The matters went to separate Hearing Tribunals which considered the issue of whether the nurses’ addiction raised a human rights defence under the Alberta Human Rights Act, RSA 2000, c. A-25.5 to the charges laid by the nursing professional body. The Hearing Tribunal in both instances found that the nurse member was not being disciplined for her disability or addiction, but rather for the criminal conduct itself. Therefore, the College was justified in implementing the charges of professional misconduct and was not afoul of human rights legislation in doing so. The Hearing Tribunals reprimanded the nurses and provided entitlement to apply for permission to practice under supervision. The nurses appealed to the Appeals Committee of the College which found that the findings of the Hearing Tribunal were reasonable.

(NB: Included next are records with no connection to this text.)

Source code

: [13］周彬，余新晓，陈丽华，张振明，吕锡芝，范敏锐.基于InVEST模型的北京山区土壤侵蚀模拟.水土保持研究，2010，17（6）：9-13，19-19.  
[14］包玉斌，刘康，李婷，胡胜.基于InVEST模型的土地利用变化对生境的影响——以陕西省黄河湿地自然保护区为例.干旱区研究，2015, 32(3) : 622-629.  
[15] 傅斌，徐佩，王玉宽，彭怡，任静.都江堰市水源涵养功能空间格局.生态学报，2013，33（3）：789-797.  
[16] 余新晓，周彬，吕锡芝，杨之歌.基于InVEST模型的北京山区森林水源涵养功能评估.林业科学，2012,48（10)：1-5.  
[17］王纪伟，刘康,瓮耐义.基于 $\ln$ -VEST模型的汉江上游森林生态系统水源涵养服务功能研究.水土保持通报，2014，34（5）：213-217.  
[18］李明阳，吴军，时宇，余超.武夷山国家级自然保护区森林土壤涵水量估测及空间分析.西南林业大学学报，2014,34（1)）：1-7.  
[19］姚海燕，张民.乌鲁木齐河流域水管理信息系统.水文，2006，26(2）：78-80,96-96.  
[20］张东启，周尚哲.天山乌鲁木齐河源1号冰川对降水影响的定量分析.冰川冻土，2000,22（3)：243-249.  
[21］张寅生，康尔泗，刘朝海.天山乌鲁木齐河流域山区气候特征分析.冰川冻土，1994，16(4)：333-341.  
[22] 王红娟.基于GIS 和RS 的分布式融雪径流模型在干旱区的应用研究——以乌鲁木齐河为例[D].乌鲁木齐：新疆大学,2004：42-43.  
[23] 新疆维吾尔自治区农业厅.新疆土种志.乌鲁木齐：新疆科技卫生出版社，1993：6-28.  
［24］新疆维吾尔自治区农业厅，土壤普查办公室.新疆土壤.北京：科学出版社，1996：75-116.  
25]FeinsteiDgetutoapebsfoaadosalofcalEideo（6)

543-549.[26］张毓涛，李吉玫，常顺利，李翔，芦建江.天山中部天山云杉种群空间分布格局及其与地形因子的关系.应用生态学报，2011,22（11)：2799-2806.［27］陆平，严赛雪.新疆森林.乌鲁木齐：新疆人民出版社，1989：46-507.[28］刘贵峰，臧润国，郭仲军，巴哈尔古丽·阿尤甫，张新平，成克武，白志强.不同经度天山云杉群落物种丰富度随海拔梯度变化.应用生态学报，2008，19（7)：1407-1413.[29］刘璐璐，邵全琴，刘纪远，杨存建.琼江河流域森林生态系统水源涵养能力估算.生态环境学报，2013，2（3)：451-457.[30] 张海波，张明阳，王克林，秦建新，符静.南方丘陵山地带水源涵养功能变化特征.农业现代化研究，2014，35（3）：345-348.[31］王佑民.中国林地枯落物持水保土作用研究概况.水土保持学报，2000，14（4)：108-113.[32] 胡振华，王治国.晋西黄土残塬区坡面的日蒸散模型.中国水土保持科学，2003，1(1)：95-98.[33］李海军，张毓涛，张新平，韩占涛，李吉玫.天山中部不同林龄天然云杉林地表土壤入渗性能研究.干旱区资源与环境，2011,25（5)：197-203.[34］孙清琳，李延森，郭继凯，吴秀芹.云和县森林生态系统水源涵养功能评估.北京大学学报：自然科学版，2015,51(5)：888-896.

The nurses appealed directly to the Alberta Court of Appeal. Among other grounds of appeal, a central issue was whether the College had discriminated based on disability when it laid the charges of professional misconduct therefore placing it offside human rights legislation.

The Court of Appeal found it had not. It followed the British Columbia Court of Appeal in British Columbia (Public Service Agency) v. British Columbia Government and Service Employees’ Union, 2008 BCCA 357, leave refused [2012] S.C.C.A. No. 486 (the “Gooding” case) in concluding that: “The fact that [the] criminal conduct was motivated (or caused) by [the] addiction did not elevate the employer’s decision to the level of discrimination, because the decision to dismiss for theft was not arbitrary or based on preconceived stereotypes.” (para.63 of Wright) Discipline procedures for criminal conduct are based on objective and justifiable social criteria. “While the law recognizes that an addict cannot always control her addiction, the law does require that the addict control her conduct sufficiently to comply with the criminal law.” (para. 64 of Wright) The Court concluded that the consequences of excusing criminal behavior because of addictions would be far-reaching. In this case, the decision to lay professional disciplinary charges and the finding of misconduct was motivated by the conduct of theft and fraud, and not the addiction. The fact that there was a connection between the Appellants’ actions and their addiction was not sufficient enough to make the College’s actions discriminatory. The Court of Appeal found that the sanctions imposed on the nurses incorporated elements of rehabilitation and therefore accommodation of the disability was sufficiently addressed at that stage of the process.

Justice Berger fundamentally disagreed with the majority and issued Dissenting Reasons for Judgment. He found that the Hearing Tribunal had failed to appreciate the nature of adverse effect discrimination and that a prohibited ground of discrimination does not have to be the sole ground for the adverse treatment before a human rights analysis is engaged. He also found that the College failed to treat the Appellants’ addiction as a disability. The rule of imposing sanctions in this instance of criminal conduct discriminates because it affects the Appellants’ differently from others because of their disability. Justice Berger found that because both nurses had a disability and that the medical evidence proved a nexus between that disability and the theft of the narcotics, both tribunals erred in not conducting a human rights analysis. Justice Berger found that accommodation of the disability at the sanctioning phase of the process was too late and did not address the discrimination that occurred earlier.

The Alberta Court of Appeal appears to have fundamentally disagreed on how to address disability and addictions in this context. The majority chose to focus on the behaviour and only acknowledged the disability at the sanctioning stage. Justice Berger considered the addiction from the outset and frames his analysis accordingly. Unfortunately, as indicated above, the Supreme Court of Canada has declined to hear the appeal so we are left with a degree of uncertainty for professional bodies wanting to discipline members in similar circumstances.